Records drawn from a dataset
=======

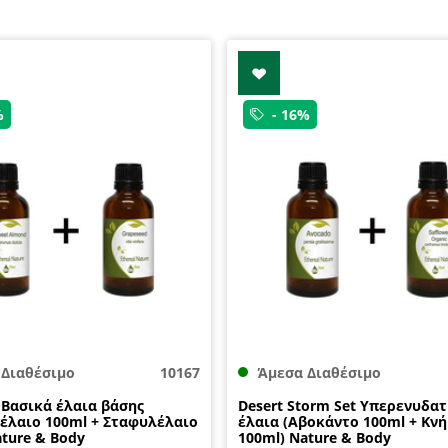
%
- 16%
 Διαθέσιμο
10167
Άμεσα Διαθέσιμο
s Βασικά έλαια βάσης
Desert Storm Set Υπερενυδατ
έλαιο 100ml + Σταφυλέλαιο
έλαια (Αβοκάντο 100ml + Κν
ature & Body
100ml) Nature & Body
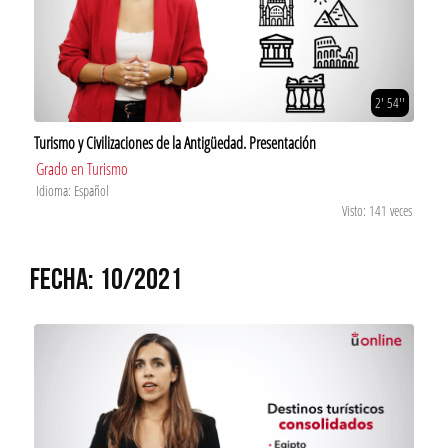
2' 54''
Turismo y Civilizaciones de la Antigüedad. Presentación
Grado en Turismo
Idioma: Español
Visto: 141 veces
FECHA: 10/2021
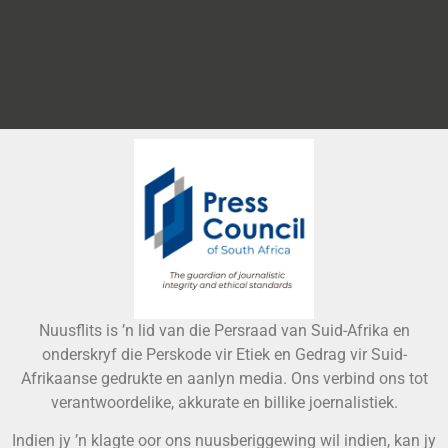
Nuusflits is ’n lid van die Persraad van Suid-Afrika en
onderskryf die Perskode vir Etiek en Gedrag vir Suid-
Afrikaanse gedrukte en aanlyn media. Ons verbind ons tot
verantwoordelike, akkurate en billike joernalistiek.
Indien jy ’n klagte oor ons nuusberiggewing wil indien, kan jy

=======

■ WHAT YOU HAVE TO DO:
Would you copy out every line of the data above exactly, minus the pictures?

■ OUTPUT BELOW:
%
- 16%
 Διαθέσιμο
10167
Άμεσα Διαθέσιμο
s Βασικά έλαια βάσης
Desert Storm Set Υπερενυδατ
έλαιο 100ml + Σταφυλέλαιο
έλαια (Αβοκάντο 100ml + Κν
ature & Body
100ml) Nature & Body
2' 54''
Turismo y Civilizaciones de la Antigüedad. Presentación
Grado en Turismo
Idioma: Español
Visto: 141 veces
FECHA: 10/2021
Nuusflits is ’n lid van die Persraad van Suid-Afrika en
onderskryf die Perskode vir Etiek en Gedrag vir Suid-
Afrikaanse gedrukte en aanlyn media. Ons verbind ons tot
verantwoordelike, akkurate en billike joernalistiek.
Indien jy ’n klagte oor ons nuusberiggewing wil indien, kan jy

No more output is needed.